GIVEN RECORDS:
===============

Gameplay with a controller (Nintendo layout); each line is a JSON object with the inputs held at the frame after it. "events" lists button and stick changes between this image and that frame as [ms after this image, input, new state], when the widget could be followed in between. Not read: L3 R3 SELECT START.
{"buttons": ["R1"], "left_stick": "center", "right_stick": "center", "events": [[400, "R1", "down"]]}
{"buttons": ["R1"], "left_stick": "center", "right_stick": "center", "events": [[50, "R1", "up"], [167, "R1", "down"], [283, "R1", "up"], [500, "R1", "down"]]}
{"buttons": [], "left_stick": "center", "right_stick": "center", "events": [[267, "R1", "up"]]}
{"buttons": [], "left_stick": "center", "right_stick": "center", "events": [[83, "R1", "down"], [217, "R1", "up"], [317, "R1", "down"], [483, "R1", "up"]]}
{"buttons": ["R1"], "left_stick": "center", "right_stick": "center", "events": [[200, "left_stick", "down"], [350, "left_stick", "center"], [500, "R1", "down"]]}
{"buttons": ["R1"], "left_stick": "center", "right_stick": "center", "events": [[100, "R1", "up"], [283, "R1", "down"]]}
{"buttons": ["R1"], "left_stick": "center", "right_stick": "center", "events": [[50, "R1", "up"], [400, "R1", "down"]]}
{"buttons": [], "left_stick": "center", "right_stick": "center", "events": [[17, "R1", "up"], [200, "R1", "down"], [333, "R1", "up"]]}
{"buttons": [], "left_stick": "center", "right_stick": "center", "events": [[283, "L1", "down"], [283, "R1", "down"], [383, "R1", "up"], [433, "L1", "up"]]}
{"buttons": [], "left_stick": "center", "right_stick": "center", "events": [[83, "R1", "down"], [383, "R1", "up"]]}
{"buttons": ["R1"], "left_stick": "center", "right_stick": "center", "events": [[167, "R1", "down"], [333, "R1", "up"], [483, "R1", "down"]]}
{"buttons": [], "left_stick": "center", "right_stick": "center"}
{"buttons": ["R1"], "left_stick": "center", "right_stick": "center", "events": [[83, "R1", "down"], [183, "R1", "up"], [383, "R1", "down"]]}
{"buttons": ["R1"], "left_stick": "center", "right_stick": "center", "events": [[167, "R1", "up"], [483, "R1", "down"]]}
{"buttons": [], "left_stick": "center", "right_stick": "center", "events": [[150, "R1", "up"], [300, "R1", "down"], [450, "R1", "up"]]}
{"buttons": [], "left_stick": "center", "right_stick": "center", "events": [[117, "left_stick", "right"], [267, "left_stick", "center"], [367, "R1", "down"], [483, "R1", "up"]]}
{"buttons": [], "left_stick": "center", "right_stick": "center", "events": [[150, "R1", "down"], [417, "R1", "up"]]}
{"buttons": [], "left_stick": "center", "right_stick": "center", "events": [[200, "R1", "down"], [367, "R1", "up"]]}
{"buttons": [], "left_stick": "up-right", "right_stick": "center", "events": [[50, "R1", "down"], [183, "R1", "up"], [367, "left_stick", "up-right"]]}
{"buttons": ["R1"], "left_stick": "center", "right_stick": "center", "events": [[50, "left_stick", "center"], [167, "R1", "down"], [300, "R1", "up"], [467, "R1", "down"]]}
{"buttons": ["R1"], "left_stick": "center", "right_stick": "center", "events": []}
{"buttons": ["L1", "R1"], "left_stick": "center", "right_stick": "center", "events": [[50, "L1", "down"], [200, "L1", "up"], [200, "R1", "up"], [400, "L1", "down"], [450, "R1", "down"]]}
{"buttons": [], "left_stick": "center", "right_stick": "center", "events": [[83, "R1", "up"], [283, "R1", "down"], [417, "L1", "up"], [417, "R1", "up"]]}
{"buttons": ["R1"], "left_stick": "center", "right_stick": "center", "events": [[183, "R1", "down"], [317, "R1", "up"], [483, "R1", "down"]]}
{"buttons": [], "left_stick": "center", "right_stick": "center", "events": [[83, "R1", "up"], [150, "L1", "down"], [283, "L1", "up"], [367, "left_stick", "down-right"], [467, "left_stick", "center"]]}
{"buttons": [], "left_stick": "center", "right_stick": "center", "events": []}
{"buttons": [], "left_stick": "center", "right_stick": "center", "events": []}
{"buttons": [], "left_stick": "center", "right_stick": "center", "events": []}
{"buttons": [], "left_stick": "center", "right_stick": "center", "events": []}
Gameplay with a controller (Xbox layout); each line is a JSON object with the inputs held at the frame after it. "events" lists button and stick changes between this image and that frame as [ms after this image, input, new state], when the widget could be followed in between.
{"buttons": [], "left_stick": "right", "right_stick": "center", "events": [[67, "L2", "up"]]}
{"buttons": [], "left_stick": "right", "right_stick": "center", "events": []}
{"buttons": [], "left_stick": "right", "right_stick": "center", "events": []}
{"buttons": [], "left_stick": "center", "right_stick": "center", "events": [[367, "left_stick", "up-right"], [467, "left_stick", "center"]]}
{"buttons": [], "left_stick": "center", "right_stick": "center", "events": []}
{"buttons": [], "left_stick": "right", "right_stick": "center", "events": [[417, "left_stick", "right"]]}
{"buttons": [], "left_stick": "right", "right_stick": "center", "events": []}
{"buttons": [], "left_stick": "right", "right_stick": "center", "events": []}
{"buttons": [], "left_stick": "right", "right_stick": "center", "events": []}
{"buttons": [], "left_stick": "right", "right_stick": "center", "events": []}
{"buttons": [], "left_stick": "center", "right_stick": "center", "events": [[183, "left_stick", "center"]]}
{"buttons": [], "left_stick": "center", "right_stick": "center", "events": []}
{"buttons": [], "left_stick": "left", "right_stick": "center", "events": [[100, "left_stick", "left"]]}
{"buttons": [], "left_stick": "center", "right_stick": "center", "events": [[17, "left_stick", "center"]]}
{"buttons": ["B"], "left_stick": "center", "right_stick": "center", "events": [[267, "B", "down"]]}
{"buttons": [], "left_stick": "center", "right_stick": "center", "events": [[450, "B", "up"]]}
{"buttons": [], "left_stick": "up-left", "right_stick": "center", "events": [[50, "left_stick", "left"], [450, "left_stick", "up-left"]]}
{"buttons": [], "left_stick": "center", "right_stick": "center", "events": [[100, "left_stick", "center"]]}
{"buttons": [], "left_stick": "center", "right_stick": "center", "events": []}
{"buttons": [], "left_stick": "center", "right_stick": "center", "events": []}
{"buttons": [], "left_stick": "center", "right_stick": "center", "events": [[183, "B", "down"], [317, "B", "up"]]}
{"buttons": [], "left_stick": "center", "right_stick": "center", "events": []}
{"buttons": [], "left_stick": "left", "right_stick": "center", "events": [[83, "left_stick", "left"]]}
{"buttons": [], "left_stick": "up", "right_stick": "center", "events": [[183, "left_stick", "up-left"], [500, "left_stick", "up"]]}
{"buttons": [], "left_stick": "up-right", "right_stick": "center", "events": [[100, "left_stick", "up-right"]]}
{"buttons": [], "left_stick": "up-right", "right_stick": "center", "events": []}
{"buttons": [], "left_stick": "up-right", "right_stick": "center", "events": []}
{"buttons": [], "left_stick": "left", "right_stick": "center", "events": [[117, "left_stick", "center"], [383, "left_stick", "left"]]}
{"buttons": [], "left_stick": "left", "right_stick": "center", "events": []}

===============

REQUIRED ACTION: Reproduce each line above without any alteration.

ANSWER BOX:
Gameplay with a controller (Nintendo layout); each line is a JSON object with the inputs held at the frame after it. "events" lists button and stick changes between this image and that frame as [ms after this image, input, new state], when the widget could be followed in between. Not read: L3 R3 SELECT START.
{"buttons": ["R1"], "left_stick": "center", "right_stick": "center", "events": [[400, "R1", "down"]]}
{"buttons": ["R1"], "left_stick": "center", "right_stick": "center", "events": [[50, "R1", "up"], [167, "R1", "down"], [283, "R1", "up"], [500, "R1", "down"]]}
{"buttons": [], "left_stick": "center", "right_stick": "center", "events": [[267, "R1", "up"]]}
{"buttons": [], "left_stick": "center", "right_stick": "center", "events": [[83, "R1", "down"], [217, "R1", "up"], [317, "R1", "down"], [483, "R1", "up"]]}
{"buttons": ["R1"], "left_stick": "center", "right_stick": "center", "events": [[200, "left_stick", "down"], [350, "left_stick", "center"], [500, "R1", "down"]]}
{"buttons": ["R1"], "left_stick": "center", "right_stick": "center", "events": [[100, "R1", "up"], [283, "R1", "down"]]}
{"buttons": ["R1"], "left_stick": "center", "right_stick": "center", "events": [[50, "R1", "up"], [400, "R1", "down"]]}
{"buttons": [], "left_stick": "center", "right_stick": "center", "events": [[17, "R1", "up"], [200, "R1", "down"], [333, "R1", "up"]]}
{"buttons": [], "left_stick": "center", "right_stick": "center", "events": [[283, "L1", "down"], [283, "R1", "down"], [383, "R1", "up"], [433, "L1", "up"]]}
{"buttons": [], "left_stick": "center", "right_stick": "center", "events": [[83, "R1", "down"], [383, "R1", "up"]]}
{"buttons": ["R1"], "left_stick": "center", "right_stick": "center", "events": [[167, "R1", "down"], [333, "R1", "up"], [483, "R1", "down"]]}
{"buttons": [], "left_stick": "center", "right_stick": "center"}
{"buttons": ["R1"], "left_stick": "center", "right_stick": "center", "events": [[83, "R1", "down"], [183, "R1", "up"], [383, "R1", "down"]]}
{"buttons": ["R1"], "left_stick": "center", "right_stick": "center", "events": [[167, "R1", "up"], [483, "R1", "down"]]}
{"buttons": [], "left_stick": "center", "right_stick": "center", "events": [[150, "R1", "up"], [300, "R1", "down"], [450, "R1", "up"]]}
{"buttons": [], "left_stick": "center", "right_stick": "center", "events": [[117, "left_stick", "right"], [267, "left_stick", "center"], [367, "R1", "down"], [483, "R1", "up"]]}
{"buttons": [], "left_stick": "center", "right_stick": "center", "events": [[150, "R1", "down"], [417, "R1", "up"]]}
{"buttons": [], "left_stick": "center", "right_stick": "center", "events": [[200, "R1", "down"], [367, "R1", "up"]]}
{"buttons": [], "left_stick": "up-right", "right_stick": "center", "events": [[50, "R1", "down"], [183, "R1", "up"], [367, "left_stick", "up-right"]]}
{"buttons": ["R1"], "left_stick": "center", "right_stick": "center", "events": [[50, "left_stick", "center"], [167, "R1", "down"], [300, "R1", "up"], [467, "R1", "down"]]}
{"buttons": ["R1"], "left_stick": "center", "right_stick": "center", "events": []}
{"buttons": ["L1", "R1"], "left_stick": "center", "right_stick": "center", "events": [[50, "L1", "down"], [200, "L1", "up"], [200, "R1", "up"], [400, "L1", "down"], [450, "R1", "down"]]}
{"buttons": [], "left_stick": "center", "right_stick": "center", "events": [[83, "R1", "up"], [283, "R1", "down"], [417, "L1", "up"], [417, "R1", "up"]]}
{"buttons": ["R1"], "left_stick": "center", "right_stick": "center", "events": [[183, "R1", "down"], [317, "R1", "up"], [483, "R1", "down"]]}
{"buttons": [], "left_stick": "center", "right_stick": "center", "events": [[83, "R1", "up"], [150, "L1", "down"], [283, "L1", "up"], [367, "left_stick", "down-right"], [467, "left_stick", "center"]]}
{"buttons": [], "left_stick": "center", "right_stick": "center", "events": []}
{"buttons": [], "left_stick": "center", "right_stick": "center", "events": []}
{"buttons": [], "left_stick": "center", "right_stick": "center", "events": []}
{"buttons": [], "left_stick": "center", "right_stick": "center", "events": []}
Gameplay with a controller (Xbox layout); each line is a JSON object with the inputs held at the frame after it. "events" lists button and stick changes between this image and that frame as [ms after this image, input, new state], when the widget could be followed in between.
{"buttons": [], "left_stick": "right", "right_stick": "center", "events": [[67, "L2", "up"]]}
{"buttons": [], "left_stick": "right", "right_stick": "center", "events": []}
{"buttons": [], "left_stick": "right", "right_stick": "center", "events": []}
{"buttons": [], "left_stick": "center", "right_stick": "center", "events": [[367, "left_stick", "up-right"], [467, "left_stick", "center"]]}
{"buttons": [], "left_stick": "center", "right_stick": "center", "events": []}
{"buttons": [], "left_stick": "right", "right_stick": "center", "events": [[417, "left_stick", "right"]]}
{"buttons": [], "left_stick": "right", "right_stick": "center", "events": []}
{"buttons": [], "left_stick": "right", "right_stick": "center", "events": []}
{"buttons": [], "left_stick": "right", "right_stick": "center", "events": []}
{"buttons": [], "left_stick": "right", "right_stick": "center", "events": []}
{"buttons": [], "left_stick": "center", "right_stick": "center", "events": [[183, "left_stick", "center"]]}
{"buttons": [], "left_stick": "center", "right_stick": "center", "events": []}
{"buttons": [], "left_stick": "left", "right_stick": "center", "events": [[100, "left_stick", "left"]]}
{"buttons": [], "left_stick": "center", "right_stick": "center", "events": [[17, "left_stick", "center"]]}
{"buttons": ["B"], "left_stick": "center", "right_stick": "center", "events": [[267, "B", "down"]]}
{"buttons": [], "left_stick": "center", "right_stick": "center", "events": [[450, "B", "up"]]}
{"buttons": [], "left_stick": "up-left", "right_stick": "center", "events": [[50, "left_stick", "left"], [450, "left_stick", "up-left"]]}
{"buttons": [], "left_stick": "center", "right_stick": "center", "events": [[100, "left_stick", "center"]]}
{"buttons": [], "left_stick": "center", "right_stick": "center", "events": []}
{"buttons": [], "left_stick": "center", "right_stick": "center", "events": []}
{"buttons": [], "left_stick": "center", "right_stick": "center", "events": [[183, "B", "down"], [317, "B", "up"]]}
{"buttons": [], "left_stick": "center", "right_stick": "center", "events": []}
{"buttons": [], "left_stick": "left", "right_stick": "center", "events": [[83, "left_stick", "left"]]}
{"buttons": [], "left_stick": "up", "right_stick": "center", "events": [[183, "left_stick", "up-left"], [500, "left_stick", "up"]]}
{"buttons": [], "left_stick": "up-right", "right_stick": "center", "events": [[100, "left_stick", "up-right"]]}
{"buttons": [], "left_stick": "up-right", "right_stick": "center", "events": []}
{"buttons": [], "left_stick": "up-right", "right_stick": "center", "events": []}
{"buttons": [], "left_stick": "left", "right_stick": "center", "events": [[117, "left_stick", "center"], [383, "left_stick", "left"]]}
{"buttons": [], "left_stick": "left", "right_stick": "center", "events": []}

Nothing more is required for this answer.